Lying in the Depression Chamber, I thought about how, over the years, Cohen has been a source of bonding in some relationships — and a salve when they didn’t work out. I was married to someone once. We both loved Cohen. But our record collections sat next to one another, never fully integrating — a fitting metaphor for our time together. I remember her copy of New Skin for the Old Ceremony, its arrestingly sexual tarot figures are burned in my brain. Though I already knew most of the songs on the album, the cover art was new to me (I came of age listening to digitized music). The one song I hadn’t known contains the shouted line:
“Is this what you wanted… to live in a house that is haunted… by the ghost… of you and me!?”
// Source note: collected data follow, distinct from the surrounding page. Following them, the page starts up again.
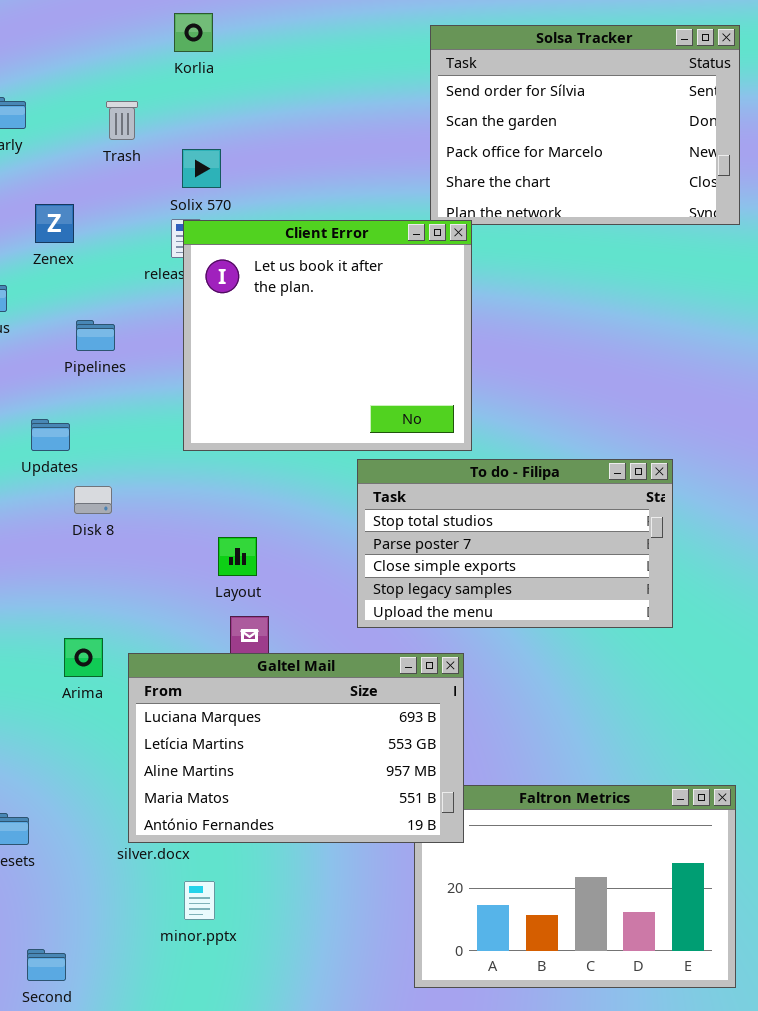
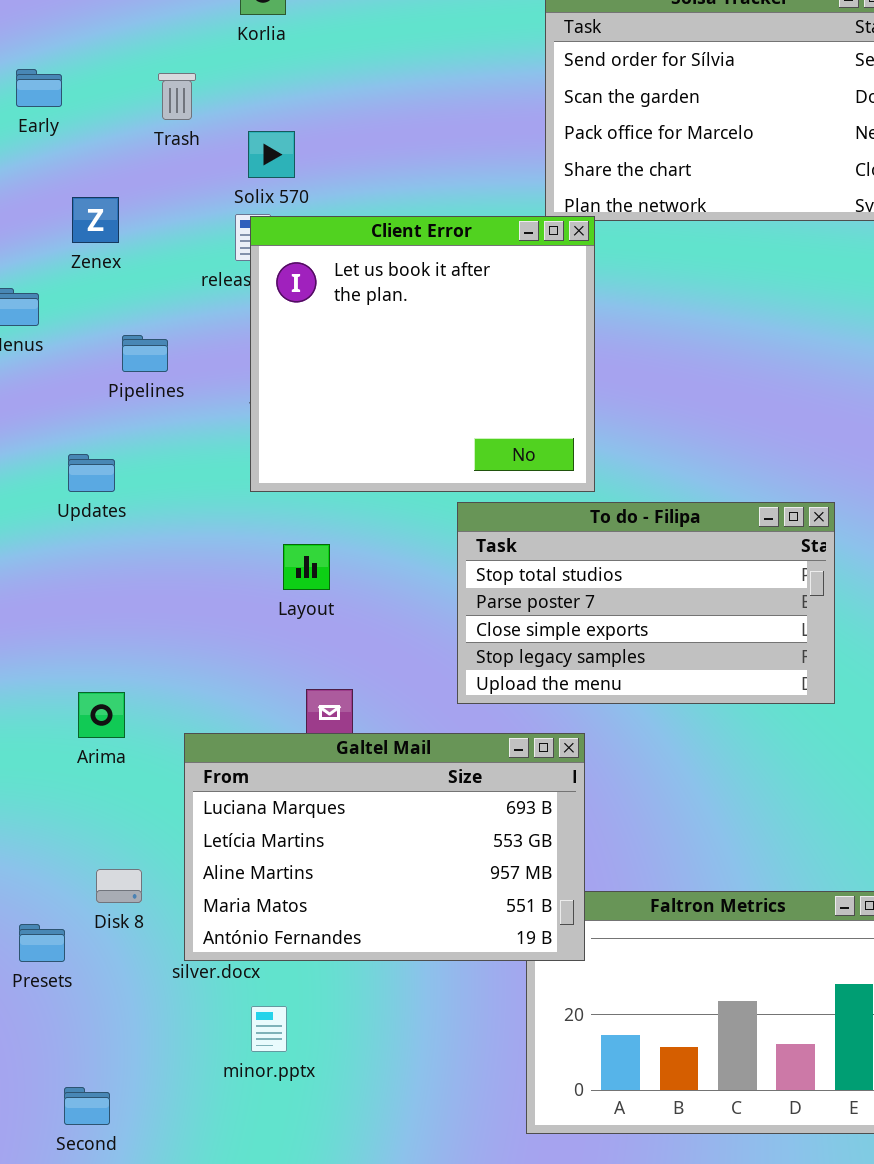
Disk 8: [74,486,112,514] -> [96,869,142,903], moved
Layout: [218,537,257,576] -> [283,544,330,590], moved
Arima: [64,638,103,677] -> [78,692,125,738], moved

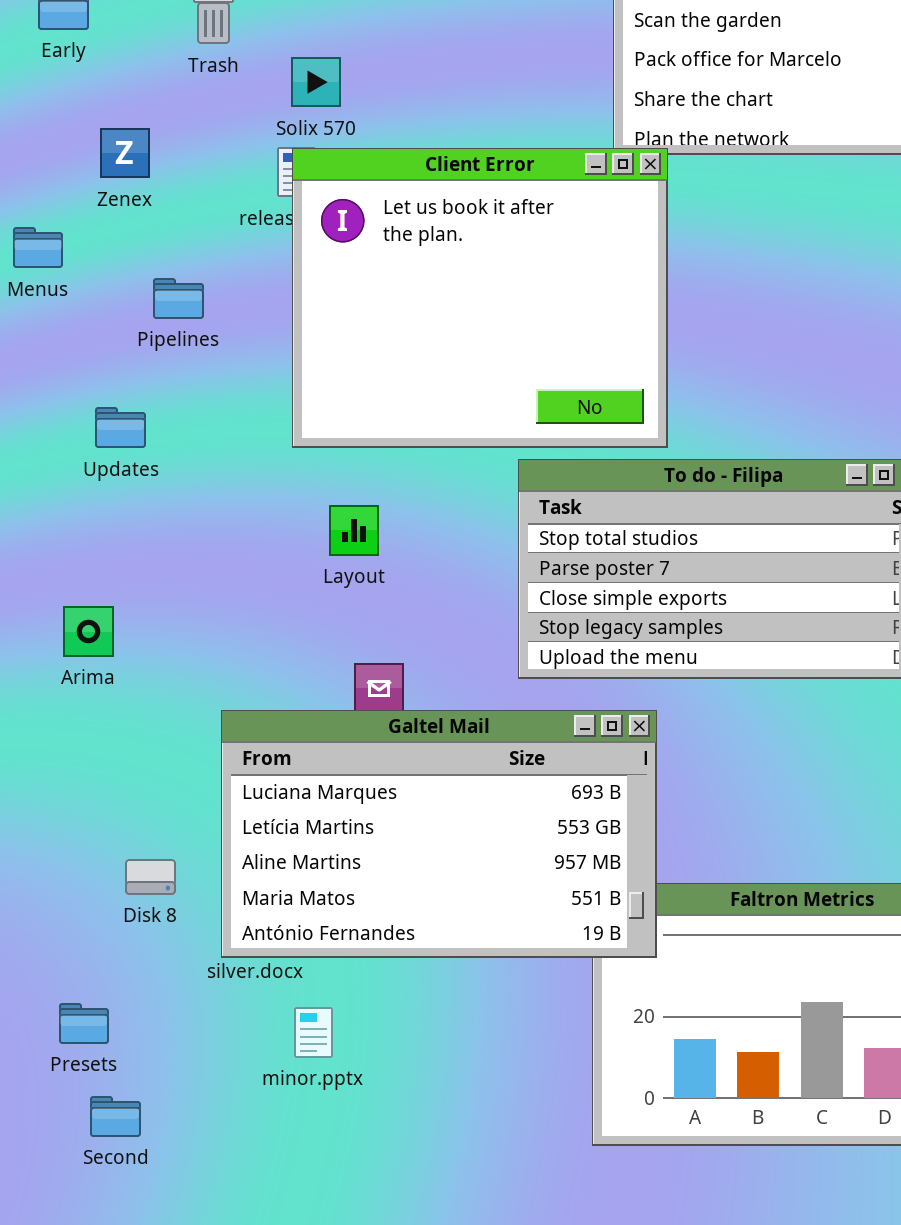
Arima: [78,692,125,738] -> [63,606,114,657], moved
Presets: [19,924,65,962] -> [59,1003,109,1044], moved

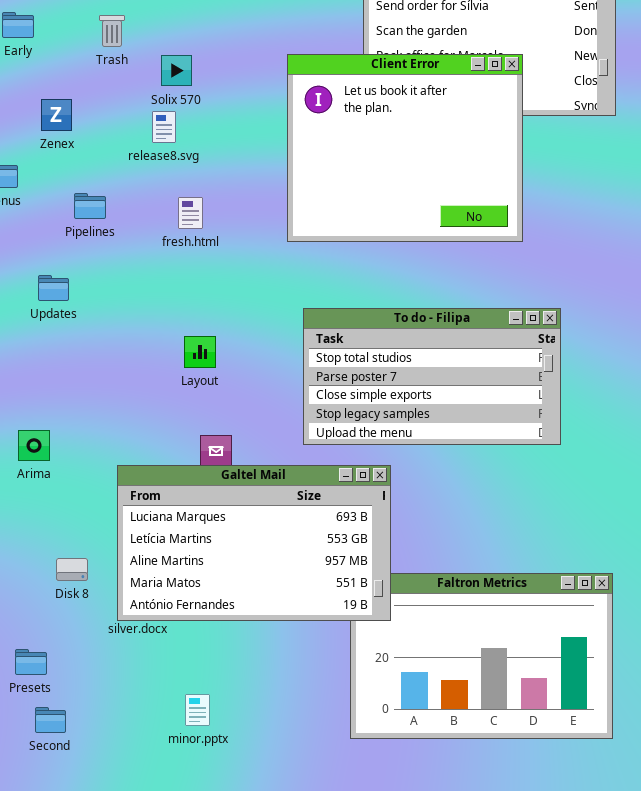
Client Error: [292,148,668,448] -> [287,54,523,242], moved
Arima: [63,606,114,657] -> [18,430,50,461], moved
minor.pptx: [294,1007,333,1058] -> [185,694,210,726], moved

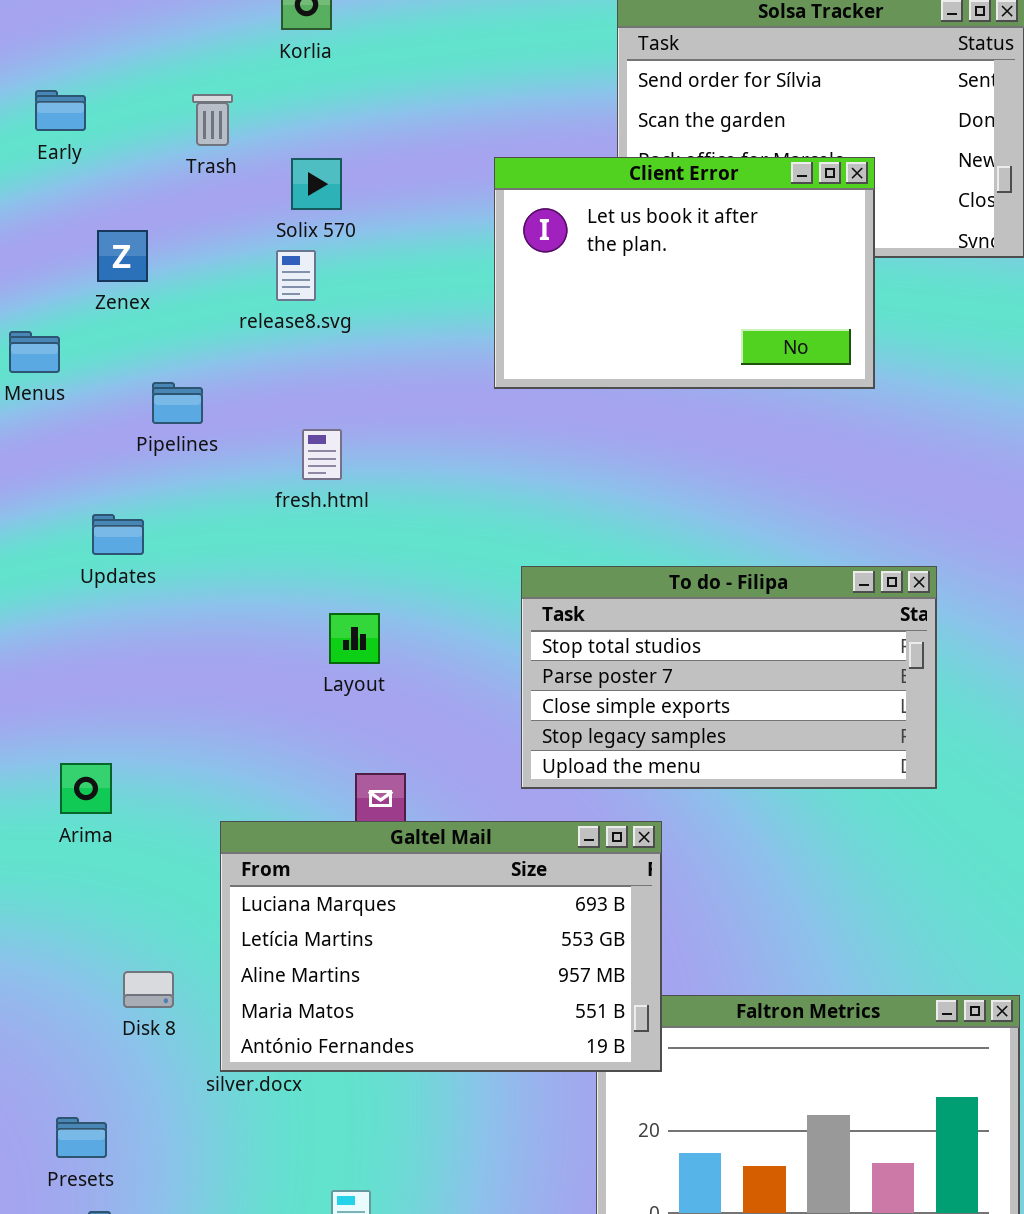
Client Error: [287,54,523,242] -> [494,157,875,389], resized
fresh.html: [178,197,203,229] -> [302,429,342,480], moved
After she was gone, taking the record with her, the song and its ghosts lingered. But Cohen’s voice provided comfort in its immortalization of private tragedy. It was a necessary meditation on humility, with echoes of a raw anger that was all too familiar. Perhaps Leonard Cohen’s music creates a bubble in which to feel and exorcise those emotions, like a safe space, but maybe more like Folman envisions, a depression chamber.
George Fok, “Passing Through,” 2017. Multichannel video installation, black-and-white and colour with sound, 56 min., 15 sec. Installation view of the exhibition Leonard Cohen: A Crack in Everything, organized by the Musée d’art contemporain de Montréal, and presented at the Jewish Museum, New York, from April 12- September 8, 2019. Courtesy of the artist and archival images © CBC/Radio-Canada. Photo: Frederick Charles.
Artist George Fok’s multichannel video installation, Passing Through, pieces together interviews from the Canadian Broadcasting Corporation. In one of these clips, Cohen says his words are no more or less functional than instructions found on a canister of shoe polish. When the interviewer then asks why a writer would choose to compose one over the other, with all humility, Cohen responds:
“It depends… If you want people to have shiny shoes, you want to write those kind of very good instructions, and if you want to polish other parts of yourself, you do it with poetry.”
In creating my own artwork in response to this show, I thought about the varieties of polish Cohen has provided audiences over the course of his career, the subtle varieties of shades and, best of all, their contradictions, which layer humor over heartache, explore beauty beside evil, and in doing so, aim to clean out some very hard to reach parts of our being.